Additional FGDs were conducted at each facility (six FGDs in total with 5-8 participants) with MCH nurses, counselors for those services, pharmacists, laboratory technicians, tecnicos, and medical doctors (where available) engaged in EID and pediatric HIV related activities. These FGDs used semi-structured interview guides with open-ended questions on three categories of information to: (1) understand the perceptions of the importance to follow up for the HIV-positive mothers and infants, (2) identify facilitators and barriers to retention, and (3) identify potential strategies to improve retention [30].

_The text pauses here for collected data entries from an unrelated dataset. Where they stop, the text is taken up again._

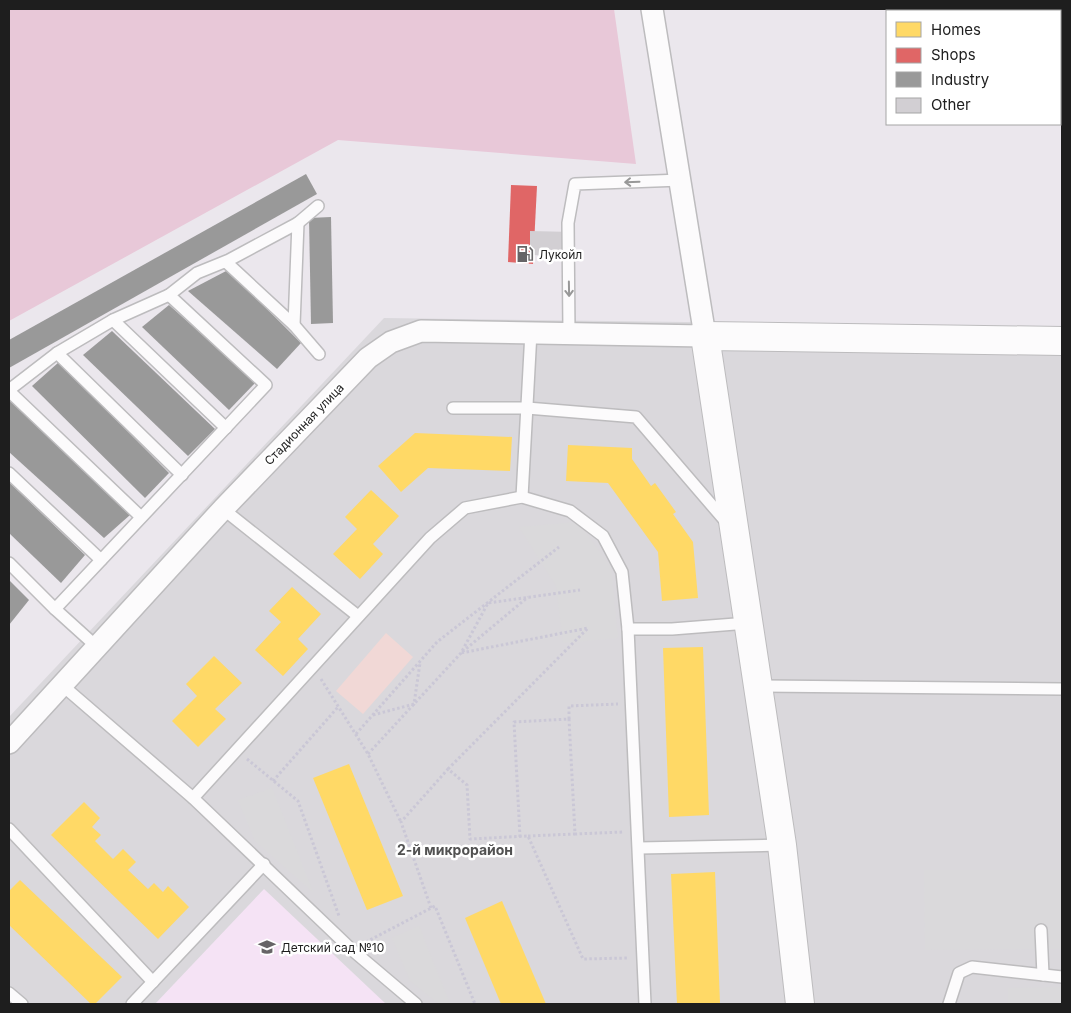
<svg xmlns="http://www.w3.org/2000/svg" width="1071" height="1013" font-family="Inter,sans-serif">
	<style>
		.residential { fill: #dad8dc }
		.education { fill: #f5e3f5 }
		.grass { fill: #e8c8d8 }
		.park { fill: #f1d8d6 }
		.parking { fill: #dad9db }
		.homes { fill: #ffd966 }
		.shops { fill: #e06666 }
		.industry { fill: #999 }
		.building { fill: #d2cfd3 }
		.lines { fill: none; stroke-linecap: round; stroke-linejoin: round }
		.service-casing { stroke: #bdbcbe; stroke-width: 14 }
		.minor-casing { stroke: #bdbcbe; stroke-width: 24 }
		.tertiary-casing { stroke: #bdbcbe; stroke-width: 30 }
		.path { stroke: #cac7d6; stroke-width: 3; stroke-dasharray: 2.5 2.5; stroke-linecap: butt }
		.service { stroke: #fcfbfc; stroke-width: 11 }
		.minor { stroke: #fcfbfc; stroke-width: 21 }
		.tertiary { stroke: #fcfbfc; stroke-width: 28 }
		.oneway { stroke: #989898 }
		.labels { text-anchor: middle; dominant-baseline: central; stroke-width: 5; stroke-linejoin: round; paint-order: stroke }
		.poi-label { font-size: 12px; fill: #1e1e1e; stroke: #fff; text-anchor: start }
		.street-label { font-size: 12px; fill: #1e1e1e; stroke: #fff }
		.neighbourhood-label { font-size: 14px; font-weight: bold; fill: #515151; stroke: #fff }
	</style>
	<rect width="100%" height="100%" fill="#ebe7ed"/>
	<polygon class="residential" points="384,318 1062,327 1062,1004 9,1004 9,717"/>
	<polygon class="education" points="264,889 386,1004 155,1004"/>
	<polygon class="grass" points="9,9 614,9 636,164 338,140 9,321"/>
	<polygon class="park" points="386,633 413,657 363,714 336,691"/>
	<g class="parking">
		<polygon points="578,522 611,567 618,638 563,643 556,586 519,527"/>
		<polygon points="272,788 313,892 255,841 238,800"/>
		<polygon points="924,870 1062,870 1062,949 925,950"/>
		<polygon points="419,926 450,1004 439,1004 410,981 392,938"/>
		<polygon points="1062,987 1062,1004 1008,1004 1008,988"/>
	</g>
	<g class="homes">
		<polygon points="415,433 512,437 510,471 428,468 401,492 378,466"/>
		<polygon points="568,445 632,448 632,459 651,486 655,483 676,512 673,514 693,542 698,598 662,601 658,552 608,483 566,481"/>
		<polygon points="371,490 399,516 373,544 383,554 360,579 333,554 357,529 345,517"/>
		<polygon points="292,587 321,614 298,639 308,649 283,676 255,650 281,622 269,611"/>
		<polygon points="703,647 709,815 669,817 663,648"/>
		<polygon points="214,656 242,683 215,709 226,719 198,747 172,721 197,696 186,684"/>
		<polygon points="349,764 403,896 367,910 313,778"/>
		<polygon points="84,802 100,818 92,827 101,835 95,841 113,859 123,849 136,862 128,870 148,889 154,883 163,892 168,886 189,907 158,939 51,835"/>
		<polygon points="715,872 720,1004 677,1004 671,874"/>
		<polygon points="20,880 122,977 95,1004 91,1004 9,925 9,891"/>
		<polygon points="502,901 546,1004 501,1004 465,918"/>
	</g>
	<polygon class="shops" points="511,185 537,186 533,264 508,262"/>
	<g class="industry">
		<polygon points="306,174 317,194 9,368 9,340"/>
		<polygon points="331,217 333,323 311,324 309,218"/>
		<polygon points="228,270 301,343 277,369 188,291"/>
		<polygon points="169,305 256,382 229,410 142,327"/>
		<polygon points="112,331 215,429 188,456 83,355"/>
		<polygon points="59,362 169,473 145,498 32,386"/>
		<polygon points="9,398 130,515 104,538 9,452"/>
		<polygon points="9,482 85,555 61,583 9,533"/>
		<polygon points="9,580 29,600 9,625"/>
	</g>
	<polygon class="building" points="530,231 573,232 573,256 530,255"/>
	<g class="lines">
		<g class="service-casing">
			<g id="service">
				<polyline points="298,223 318,206"/>
				<polyline points="113,320 226,428"/>
				<polyline points="294,325 319,354"/>
				<polyline points="569,333 568,223 575,184 681,180"/>
				<polyline points="57,353 182,475"/>
				<polyline points="9,390 57,353 113,320 169,295"/>
				<polyline points="9,391 141,517"/>
				<polyline points="453,408 527,408 636,417 727,523"/>
				<polyline points="9,473 101,560"/>
				<polyline points="522,497 531,332"/>
				<polyline points="223,509 358,616"/>
				<polyline points="9,563 55,609 97,647"/>
				<polyline points="55,609 266,385 169,295 197,273 229,260 298,223 294,325 226,262"/>
				<polyline points="628,629 672,629 748,623"/>
				<polyline points="62,685 193,798 351,949 416,1004"/>
				<polyline points="758,686 1062,689"/>
				<polyline points="193,798 430,538 465,508 522,497 570,511 603,536 622,572 628,629 645,1004"/>
				<polyline points="9,829 153,982"/>
				<polyline points="639,848 782,845"/>
				<polyline points="1041,930 1043,975"/>
				<polyline points="9,993 22,1004"/>
				<polyline points="132,1004 264,864"/>
				<polyline points="949,1004 959,973 972,967 1062,977"/>
			</g>
		</g>
		<g class="minor-casing">
			<polyline id="minor" points="9,743 223,509 368,358 391,342 421,331 705,336 652,9"/>
		</g>
		<g class="tertiary-casing">
			<polyline id="tertiary" points="800,1004 782,845 705,336 1062,341"/>
		</g>
		<g class="path">
			<polyline points="321,679 368,754 401,822"/>
			<polyline points="373,715 414,704 420,663"/>
			<polyline points="569,719 569,706 618,704"/>
			<polyline points="356,734 437,642 559,547"/>
			<polyline points="368,754 461,653 488,603 580,590"/>
			<polyline points="247,759 298,801 339,916"/>
			<polyline points="448,769 588,628 461,653 528,597"/>
			<polyline points="273,781 338,707"/>
			<polyline points="528,836 575,834"/>
			<polyline points="520,837 514,722 569,719 575,834 623,832"/>
			<polyline points="431,908 401,822 448,769 467,785 470,839 528,836 583,959 628,958"/>
			<polyline points="366,942 435,906 475,1004"/>
		</g>
		<use href="#service" class="service"/>
		<use href="#minor" class="minor"/>
		<use href="#tertiary" class="tertiary"/>
	</g>
	<defs><path id="oneway-shaft" d="M-6 0H5M1.5-3L5.5 0L1.5 3" fill="none" stroke-width="1.6" stroke-linecap="round" stroke-linejoin="round" transform="scale(1.25)"/></defs>
	<g class="oneway">
		<use href="#oneway-shaft" transform="translate(632 182) rotate(178)"/>
		<use href="#oneway-shaft" transform="translate(569 289) rotate(89)"/>
	</g>
	<defs>
		<g id="fuel-bare" transform="scale(1.35)"><path d="M-5.5-6h7V0h2V4h1.3V-2.5L3-4.5l.8-.8L6-3V5H2.5V1h-1V6h-7ZM-4.2-4.7v3.2H.2V-4.7Z" fill="#666466" stroke="#fff" stroke-width="2.5" paint-order="stroke"/></g>
		<g id="school-bare" transform="scale(1.35)"><path d="M0-5L7-2L0 1L-7-2ZM-4 1L0 2.5L4 1V4Q0 6-4 4Z" fill="#666466" stroke="#fff" stroke-width="2.5" paint-order="stroke"/></g>
	</defs>
	<g fill-rule="evenodd">
		<use href="#fuel-bare" x="525" y="254"/>
		<use href="#school-bare" x="267" y="947"/>
	</g>
	<g class="labels">
		<g class="poi-label">
			<text x="539" y="254">Лукойл</text>
			<text x="281" y="947">Детский сад №10</text>
		</g>
		<g class="street-label">
			<text transform="translate(304 424) rotate(-46)">Стадионная улица</text>
		</g>
		<g class="neighbourhood-label">
			<text x="455" y="849">2-й микрорайон</text>
		</g>
	</g>
	<rect width="1071" height="1013" fill="none" stroke="#1e1e1e" stroke-width="20"/>
	<rect x="886" y="10" width="175" height="115" fill="#ffffff" stroke="#a5a5a5"/>
	<rect x="896" y="22" width="25" height="15" fill="#ffd966" stroke="#a5a5a5"/>
	<text x="931" y="35" font-size="15" fill="#1e1e1e">Homes</text>
	<rect x="896" y="48" width="25" height="15" fill="#e06666" stroke="#a5a5a5"/>
	<text x="931" y="60" font-size="15" fill="#1e1e1e">Shops</text>
	<rect x="896" y="72" width="25" height="15" fill="#999999" stroke="#a5a5a5"/>
	<text x="931" y="85" font-size="15" fill="#1e1e1e">Industry</text>
	<rect x="896" y="98" width="25" height="15" fill="#d2cfd3" stroke="#a5a5a5"/>
	<text x="931" y="110" font-size="15" fill="#1e1e1e">Other</text>
</svg>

Since many participants preferred not to be recorded in both sets of groups, extensive detailed notes were taken by trained note-takers, and then entered into an Excel spreadsheet to analyze and identify key themes focusing on barriers and facilitators to care and follow-up, and recommendations for improvement [31]. For both sets of FGDs, the lead researchers individually coded for themes based on the three categories and then systematically compared codes to identify, discuss, and resolve code discrepancies in the final code lists [30, 31].
The research team also conducted 36 in-depth individual interviews (IDIs) with health workers (6 at 6 sites) to help explain and diagram work and patient flow, and help identify possible bottlenecks [30]. Respondents were drawn from the same health workers who participated in the FGDs including MCH nurses, tecnicos, doctors, and facility directors. In each of the IDIs, one interviewer with a note taker used a semi-structured interview guide to ask respondents to (1) describe their role in the postpartum, EID, and/or ART services process, (2) describe work and patient flow in their specific segment of those services, and (3) describe what bottlenecks and barriers they identify in patient flow and retention in their area of work. IDI’s lasted from 30 to 60 minutes and were conducted in Portuguese. Extensive notes were taken and used to help develop patient flow diagrams for each facility. Notes were also analyzed to identify key themes concerning bottlenecks and barriers to service delivery as described above for FGDs. All data from qualitative interviews were stored on the lead researchers’ computers in password protected folders following the IRB-approved protocol. The overall process was reviewed for data reporting using the COREQ checklist for qualitative research [32].